Passage for review:
Hey everyone, hope you’re all well. It’s been a while since I’ve posted as I’ve just started going to therapy. The aim is that it gives me a boost and this is what I’m going to talk to you about today.
So just before the start of covid I found out that my local Mind, which is a health organisation, do a course called Waves which is based on DBT. This course runs for a year, I missed that years start date and then divide happened and they have to change the way they did the course. This meant I had to wait for the next year for the interviews to come around.
Well it turns out they came around quite quickly and I had my application form filled out and sent it straight back. I got a date for my interview and I was nervous but I knew I wanted this so much. Having to have an interview to get help was something that seemed odd to me though.
On the day of the interview I was nervous, I got to the venue early after travelling an hour and 45 minutes from where I live.
About a month later I got a response saying that I didn’t get a spot but I had to double check with the team because the letter I received didn’t have my name on it. Part of me was hopeful that I still had a chance of getting a spot how were my hopes for crushed when I got the letter back with my name on it saying I didn’t get a spot this year. They asked if I would like an application for next year when the next course stated so I said yes please otherwise I knew I would forget.
So a year passed and I received an email asking if I would like the application form sent out to me and I said yes please. Once I received it I had a month to send it back to them, I asked Sue from Lift Loud for Danny if she could help me fill the form out. I struggle with things like that. We send it off and then I got a date back for an interview which one of my friends took me to, it was nice because we chatted on the way which helped me chill out.
n the interview there were two ladies that made me feel safe and like I could open up to them about my mental health without feeling judged. They told me I had a strong interview and would hear back in February. Well when February rolled around I emailed them asking if I would hear back but they replied saying there had been a problem so they will get back to me soon.
I was sitting at home one day on my own and my phone rang. The lady said who she was and where she was from, she also then said that I had been successful in gaining a spot on the course. I should ‘YES’ down the phone to the last on the other end, she must’ve thought what a weirdo hahaha. It was then left that they would be sending me some paperwork to confirm everything.

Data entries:
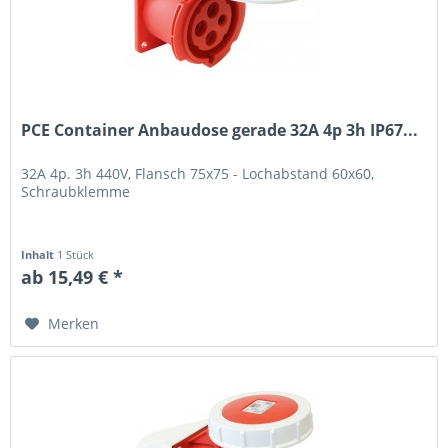
PCE Container Anbaudose gerade 32A 4p 3h IP67...
32A 4p. 3h 440V, Flansch 75x75 - Lochabstand 60x60,
Schraubklemme
Inhalt
1 Stück
ab 15,49 € *
Merken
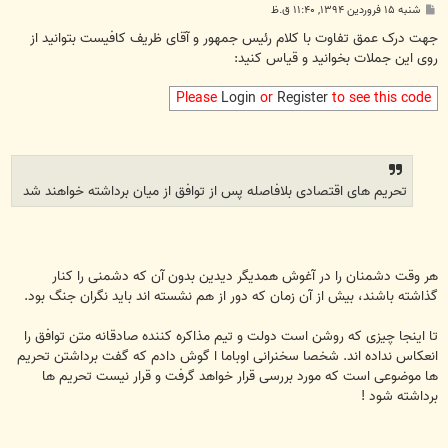
پ
شنبه ۱۵ فروردین ۱۳۹۴, ۱۱:۴۰ ق.ظ
س
ت
جهت درک عمق تفاوت با کلام رئیس جمهور و آقای ظریف کافیست بتوانید از
روی این جملات بخوانید و قیاس کنید:
Please
Login
or
Register
to see this code
تحریم های اقتصادی بلافاصله پس از توافق از میان برداشته خواهند شد
هر وقت دشمنان را در آغوش همدیگر دیدین بدون آن که دشمنی را کنار
گذاشته باشند، بیش از آن زمان که دور از هم نشسته اند باید نگران جنگ بود.
تا اینجا چیزی که روشن است دولت و تیم مذاکره کننده صادقانه متن توافق را
انعکاس نداده اند. شخصا سخنرانی اوباما ا گوش دادم که گفت برداشتن تحریم
ها موضوعی است که مورد بررسی قرار خواهد گرفت و قرار نیست تحریم ها
برداشته شود !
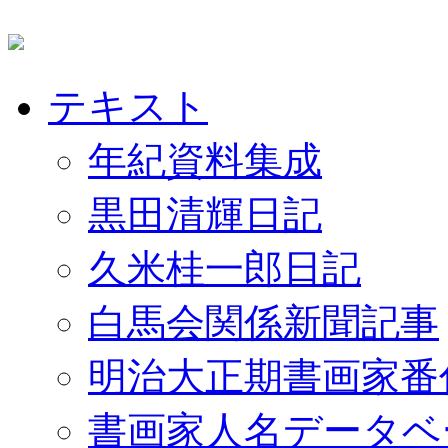
テキスト
年紀資料集成
黒田清輝日記
久米桂一郎日記
白馬会関係新聞記事
明治大正期書画家番
書画家人名データベ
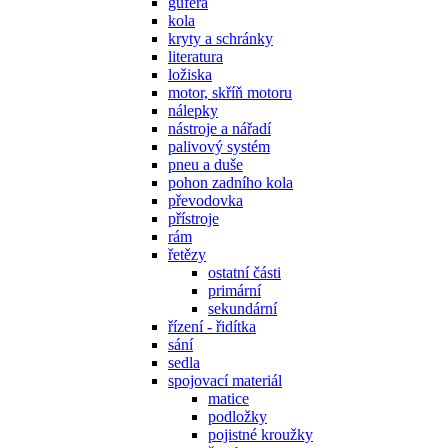
gufera
kola
kryty a schránky
literatura
ložiska
motor, skříň motoru
nálepky
nástroje a nářadí
palivový systém
pneu a duše
pohon zadního kola
převodovka
přístroje
rám
řetězy
ostatní části
primární
sekundární
řízení - řidítka
sání
sedla
spojovací materiál
matice
podložky
pojistné kroužky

Parts of the exercise:
A. According to the blog post about getting into therapy, how long does the Waves course run?
B. Reproduce everything in the blog post about getting into therapy from "So just before" down to "to come around.".
C. Continue the blog post about getting into therapy from the point where it stops.

Exercise results:
A. The course runs for a year.

B.
So just before the start of covid I found out that my local Mind, which is a health organisation, do a course called Waves which is based on DBT. This course runs for a year, I missed that years start date and then divide happened and they have to change the way they did the course. This meant I had to wait for the next year for the interviews to come around.

C.
While I had been waiting for confirmation I had been dealing with a duty worker for Victoria House who said we could try and get me a free bus pass. This would help with the cost of travelling to and from the course. I filled out the online application form but the next day it got declined due to them not accepting my picture and they wanted a diagnosis in the letter. So we reapplied and the next day I got approved, I was so happy.
When I received my letter from Mind to confirm the first day of the course it said that my first and second day would only be for an hour and a half. This seemed pointless to me but after actually doing those first two sessions I felt like the way they did it made sense. On those days I got to meet other people on the course and get all the boring paperwork side done and out of the way.
So coming to my first full day of the course, I had to get the bus at 8am to be there for 10am. I was nervous as anything but once I arrived, walked through the door and saw everyone I felt safe. It was a nice environment to be in and I felt like I took a lot away from my first full day.
The second session I really struggled with, we spoke about biology, psychology and sociology of being unwell. I couldn’t retain the information and I just wanted to walk out. However a lady that worked for mind came over and I asked her to explain it to me because I couldn’t understand it. She explained it to me in laymen’s terms and I was able to complete the task.
We now have two weeks off due to the bank holidays and the Kings Coronation.
I can’t wait to see what’s in store for the next session.